Vraiment pas facile d'être spécialiste de la télévision! Au lieu de passer une bonne soirée au restaurant, il m'a fallu rester devant mon poste, rester au poste, devrais-je dire, veiller et surveiller Secret story... On nous avait promis du nouveau. L'animateur, Benjamin Castaldi, avait même annoncé sur le site de TF1: "Secret Story est devenu le maître étalon du genre." [...] Peut-être que Secret Story durera 20 ans...". Quand l'animateur lui-même a une telle connaissance de la langue et une telle faculté de futurologue, on peut tout attendre des candidats...
Castaldi avait aussi annoncé que tout serait nouveau. Qu'en est-il de cette promesse? D'abord, un constat: on ne parle plus de télé-réalité ni d'"aventure", mais de jeu. La jurisprudence de l'Ile de la tentation est passée par là. Les participants ne sont plus que des joueurs, que l'on interroge sur les "stratégies" qu'ils vont adopter. Le générique, comme l'habillage, avec ses incrustations, ses effets vidéo, renvoient à l'univers ludique. Les candidats annoncent qu'ils "sont rentrés dans le jeu pour gagner".
Et les secrets? Apportent-ils de vrais changements à l'émission?
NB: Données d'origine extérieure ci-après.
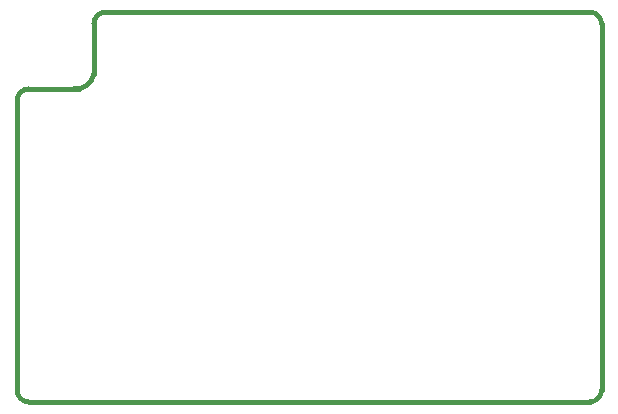
<source format=gko>
G04 (created by PCBNEW (2013-05-31 BZR 4019)-stable) date 7/20/2013 3:51:13 PM*
%MOIN*%
G04 Gerber Fmt 3.4, Leading zero omitted, Abs format*
%FSLAX34Y34*%
G01*
G70*
G90*
G04 APERTURE LIST*
%ADD10C,0.00590551*%
%ADD11C,0.015*%
G04 APERTURE END LIST*
G54D10*
G54D11*
X14763Y-9842D02*
X30905Y-9842D01*
X30905Y-22834D02*
X12204Y-22834D01*
X31299Y-10236D02*
X31299Y-22440D01*
X12205Y-12401D02*
X13878Y-12401D01*
X14370Y-10235D02*
X14370Y-11908D01*
X13681Y-12401D02*
G75*
G03X14370Y-11908I97J591D01*
G74*
G01*
X12205Y-12400D02*
G75*
G03X11811Y-12794I0J-394D01*
G74*
G01*
X11811Y-22440D02*
X11811Y-12794D01*
X11810Y-22440D02*
G75*
G03X12204Y-22834I394J0D01*
G74*
G01*
X30905Y-22833D02*
G75*
G03X31298Y-22440I0J393D01*
G74*
G01*
X31298Y-10235D02*
G75*
G03X30905Y-9842I-393J0D01*
G74*
G01*
X14764Y-9842D02*
G75*
G03X14370Y-10236I0J-394D01*
G74*
G01*
M02*

</source>
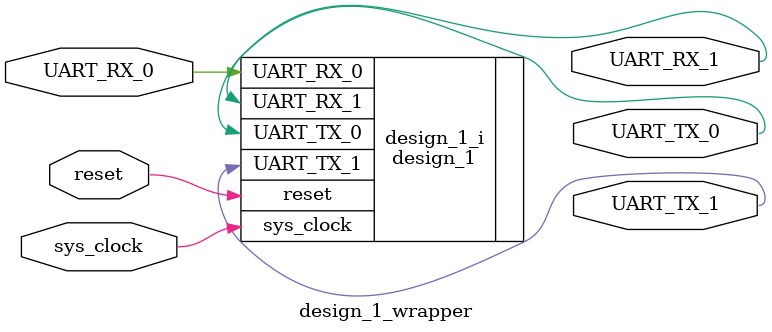
<source format=v>
`timescale 1 ps / 1 ps

module design_1_wrapper
   (UART_RX_0,
    UART_RX_1,
    UART_TX_0,
    UART_TX_1,
    reset,
    sys_clock);
  input UART_RX_0;
  output UART_RX_1;
  output UART_TX_0;
  output UART_TX_1;
  input reset;
  input sys_clock;

  wire UART_RX_0;
  wire UART_RX_1;
  wire UART_TX_0;
  wire UART_TX_1;
  wire reset;
  wire sys_clock;

  design_1 design_1_i
       (.UART_RX_0(UART_RX_0),
        .UART_RX_1(UART_RX_1),
        .UART_TX_0(UART_TX_0),
        .UART_TX_1(UART_TX_1),
        .reset(reset),
        .sys_clock(sys_clock));
endmodule

</source>
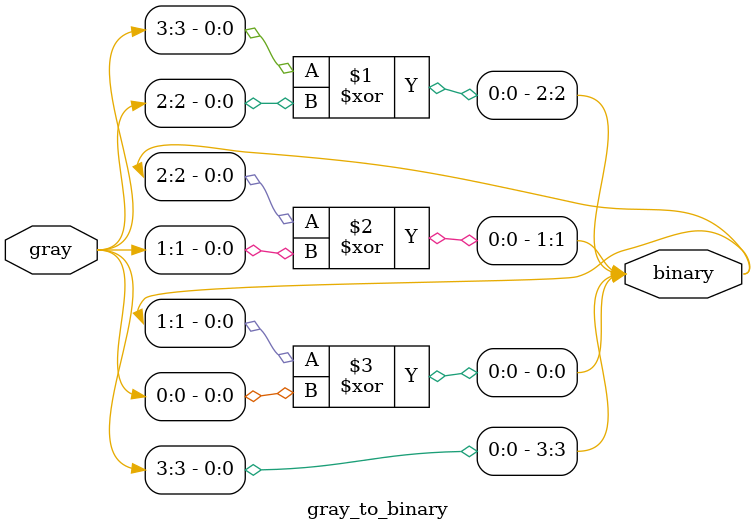
<source format=v>
`timescale 1ns/1ns

module gray_to_binary #(parameter WIDTH2 = 4)
( gray , binary);

input [WIDTH2-1:0] gray ;
output [WIDTH2-1:0] binary ;


assign binary[3] = gray [3];
assign binary[2] = binary[3]^gray[2];
assign binary[1] = binary[2]^gray[1];
assign binary[0] = binary[1]^gray[0] ;


endmodule

</source>
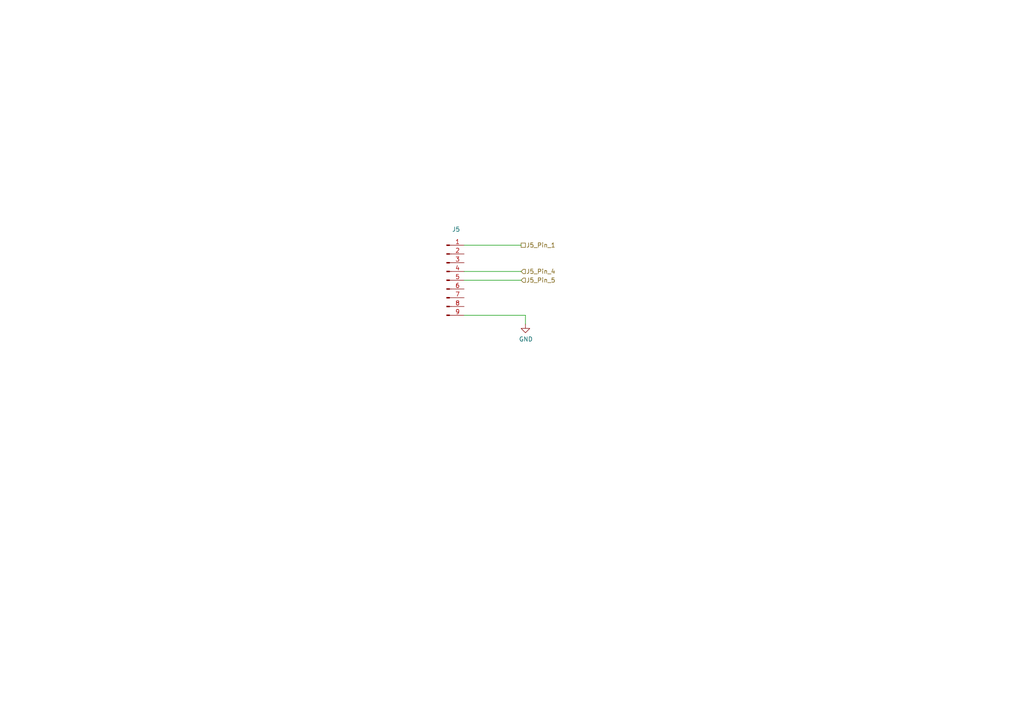
<source format=kicad_sch>
(kicad_sch (version 20211123) (generator eeschema)

  (uuid 44a8a96b-3053-4222-9241-aa484f5ebe13)

  (paper "A4")

  (title_block
    (title "Project Mowgli")
    (date "2022-05-22")
    (rev "1.0.1")
    (comment 1 "(c) CyberNet / cn@warp.at")
    (comment 2 "https://github.com/cloudn1ne/Mowgli")
  )

  


  (wire (pts (xy 151.13 78.74) (xy 134.62 78.74))
    (stroke (width 0) (type default) (color 0 0 0 0))
    (uuid 6df433d7-73cd-4877-8d2e-047853b9077c)
  )
  (wire (pts (xy 134.62 91.44) (xy 152.4 91.44))
    (stroke (width 0) (type default) (color 0 0 0 0))
    (uuid a8a389df-8d18-4e17-a74f-f60d5d77371e)
  )
  (wire (pts (xy 134.62 81.28) (xy 151.13 81.28))
    (stroke (width 0) (type default) (color 0 0 0 0))
    (uuid d5b0938b-9efb-4b58-8ac4-d92da9ed2e30)
  )
  (wire (pts (xy 151.13 71.12) (xy 134.62 71.12))
    (stroke (width 0) (type default) (color 0 0 0 0))
    (uuid e1c71a89-4e45-4a56-a6ef-342af5f92d5c)
  )
  (wire (pts (xy 152.4 91.44) (xy 152.4 93.98))
    (stroke (width 0) (type default) (color 0 0 0 0))
    (uuid fe431a80-868e-482d-aa91-c96eb8387d6a)
  )

  (hierarchical_label "J5_Pin_5" (shape input) (at 151.13 81.28 0)
    (effects (font (size 1.27 1.27)) (justify left))
    (uuid 0b43a8fb-b3d3-4444-a4b0-cf952c07dcfe)
  )
  (hierarchical_label "J5_Pin_4" (shape input) (at 151.13 78.74 0)
    (effects (font (size 1.27 1.27)) (justify left))
    (uuid aa0e7fe7-e9c2-477f-bcb2-53a1ebd9e3a6)
  )
  (hierarchical_label "J5_Pin_1" (shape passive) (at 151.13 71.12 0)
    (effects (font (size 1.27 1.27)) (justify left))
    (uuid ebadfd51-5a1d-4821-b341-8a1acb4abb01)
  )

  (symbol (lib_id "Connector:Conn_01x09_Male") (at 129.54 81.28 0) (unit 1)
    (in_bom yes) (on_board yes)
    (uuid 00000000-0000-0000-0000-0000629354b7)
    (property "Reference" "J5" (id 0) (at 132.2832 66.5226 0))
    (property "Value" "" (id 1) (at 132.2832 68.834 0))
    (property "Footprint" "" (id 2) (at 129.54 81.28 0)
      (effects (font (size 1.27 1.27)) hide)
    )
    (property "Datasheet" "~" (id 3) (at 129.54 81.28 0)
      (effects (font (size 1.27 1.27)) hide)
    )
    (pin "1" (uuid 461776a0-10a0-488a-ae8f-f69078280cc7))
    (pin "2" (uuid 3d17d210-b953-45dc-9674-2afa429eb744))
    (pin "3" (uuid 79b7bee2-d178-40ed-803d-f1681401e1c5))
    (pin "4" (uuid 9852ffd5-ae58-41c0-95c1-bb80b93242de))
    (pin "5" (uuid 70a30e5d-904c-4417-990a-0ab3be5b8921))
    (pin "6" (uuid ffc018af-ade4-4519-807d-0355222f221a))
    (pin "7" (uuid 87281575-4156-4829-a48f-dd0f67757085))
    (pin "8" (uuid b4528a53-6c0c-471d-b718-2a5a7cd80b23))
    (pin "9" (uuid e1e65cf1-b4c3-4853-bcc6-6cd52e1187eb))
  )

  (symbol (lib_id "power:GND") (at 152.4 93.98 0) (unit 1)
    (in_bom yes) (on_board yes)
    (uuid 00000000-0000-0000-0000-0000629368aa)
    (property "Reference" "#PWR0110" (id 0) (at 152.4 100.33 0)
      (effects (font (size 1.27 1.27)) hide)
    )
    (property "Value" "" (id 1) (at 152.527 98.3742 0))
    (property "Footprint" "" (id 2) (at 152.4 93.98 0)
      (effects (font (size 1.27 1.27)) hide)
    )
    (property "Datasheet" "" (id 3) (at 152.4 93.98 0)
      (effects (font (size 1.27 1.27)) hide)
    )
    (pin "1" (uuid dfc325fb-8de1-4eb3-b870-505e15a9d3fb))
  )
)

</source>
Pas vraiment. Endemol a voulu montrer que la production refusait la futilité et apportait ce sens qui manque si souvent à TF1: on a donc mis dans la "maison" un ou une malade de la mucoviscidose sauvé par une greffe de poumon, l'aventure de Gregory Lemarchal dans Star Academy avait si bien ému le public... On a mis aussi deux mères de famille, puisque depuis Loana, les mamans qui abandonnent leurs enfants pour une durée limitée ou définitivement ne choquent personne. Pour le reste, on a recouru aux vieilles recettes des pièces et des opéras du XVIIIe, quiproquo, dissimulation ou usurpation: deux vrais couples échangent leurs rôles et doivent faire croire aux autres à la réalité des nouveaux duos ainsi formés. Et, surtout, on a pris garde de bien caractériser les "personnages" par des traits de caractère qui expliqueront la suite du récit: le manipulateur, le séducteur, la colérique, etc.
Pour marquer ostensiblement la quête de sens, on a aussi eu recours à un procédé qui était à l'origine de la télé-réalité, mais qui avait disparu: le témoignage d'experts, médecin ou psy, venant justifier le bien fondé de tel ou tel secret.
Au total, on le voit, rien de très nouveau. Et cette "nouvelle recette", comme on dit d'un yaourt ou d'un plat surgelé, a-t-elle du succès? C'est bien sûr la question que tout le monde se pose. Le premier prime-time est en tête des audiences avec 4,2 millions de téléspectateurs, soit 300 000 de plus que Carré VIIP, et un peu plus de 22% de parts d'audience. Les optimistes notent que c'est à peu près le même score que Secret story 4. Dans la mesure où toute "première" suscite de la curiosité, je ne suis pas sûr que ce soit suffisant. Quoi qu'il en soit, pour juger de la réception, il est plus instructif d'aller voir sur le net les commentaires que de s'en tenir aux chiffres bruts. On constate, en lisant ceux des fans sur TF1, que les personnages les plus stéréotypés sont ceux qui ont le plus de succès: Morgan, qui joue la "grande folle" plus que la "surdouée". Ce qui accrédite l'idée que la télé-réalité est condamnée à se parodier elle-même. On relève aussi une volonté, chez les jeunes téléspectateurs, de s'attacher très vite à l'un ou l'autre des personnages qui leur sont présentés. Il faut lire les quasi déclarations d'amour à des jeunes femmes à peine entrevues pour comprendre ce que peuvent être les attentes de ces jeunes. Seront-ils suffisants pour gonfler l'audience de TF1? C'est toute la question.